*Problem details*. Go through the lines below and copy each one that holds the string "añadido".

[Start of section]

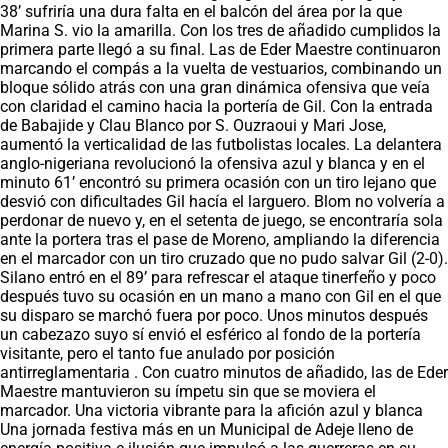
38’ sufriría una dura falta en el balcón del área por la que
Marina S. vio la amarilla. Con los tres de añadido cumplidos la
primera parte llegó a su final. Las de Eder Maestre continuaron
marcando el compás a la vuelta de vestuarios, combinando un
bloque sólido atrás con una gran dinámica ofensiva que veía
con claridad el camino hacia la portería de Gil. Con la entrada
de Babajide y Clau Blanco por S. Ouzraoui y Mari Jose,
aumentó la verticalidad de las futbolistas locales. La delantera
anglo-nigeriana revolucionó la ofensiva azul y blanca y en el
minuto 61’ encontró su primera ocasión con un tiro lejano que
desvió con dificultades Gil hacía el larguero. Blom no volvería a
perdonar de nuevo y, en el setenta de juego, se encontraría sola
ante la portera tras el pase de Moreno, ampliando la diferencia
en el marcador con un tiro cruzado que no pudo salvar Gil (2-0).
Silano entró en el 89’ para refrescar el ataque tinerfeño y poco
después tuvo su ocasión en un mano a mano con Gil en el que
su disparo se marchó fuera por poco. Unos minutos después
un cabezazo suyo sí envió el esférico al fondo de la portería
visitante, pero el tanto fue anulado por posición
antirreglamentaria . Con cuatro minutos de añadido, las de Eder
Maestre mantuvieron su ímpetu sin que se moviera el
marcador. Una victoria vibrante para la afición azul y blanca
Una jornada festiva más en un Municipal de Adeje lleno de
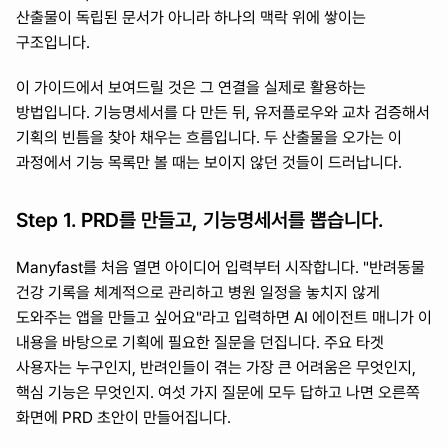
산출물이 독립된 문서가 아니라 하나의 맥락 위에 쌓이는 
구조입니다.
이 가이드에서 보여드릴 것은 그 연결을 실제로 활용하는 
방법입니다. 기능명세서를 다 만든 뒤, 유저플로우와 교차 검증해서 
기획의 빈틈을 찾아 채우는 흐름입니다. 두 산출물을 오가는 이 
과정에서 기능 목록만 볼 때는 보이지 않던 것들이 드러납니다.
Step 1. PRD를 만들고, 기능명세서를 뽑습니다.
Manyfast를 처음 열면 아이디어 입력부터 시작합니다. "반려동물 
건강 기록을 체계적으로 관리하고 병원 일정을 놓치지 않게 
도와주는 앱을 만들고 싶어요"라고 입력하면 AI 에이전트 매니가 이 
내용을 바탕으로 기획에 필요한 질문을 던집니다. 주요 타겟 
사용자는 누구인지, 반려인들이 겪는 가장 큰 어려움은 무엇인지, 
핵심 기능은 무엇인지. 여섯 가지 질문에 모두 답하고 나면 오른쪽 
화면에 PRD 초안이 만들어집니다.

[End of section]

*Answer for this exercise*.
Marina S. vio la amarilla. Con los tres de añadido cumplidos la
antirreglamentaria . Con cuatro minutos de añadido, las de Eder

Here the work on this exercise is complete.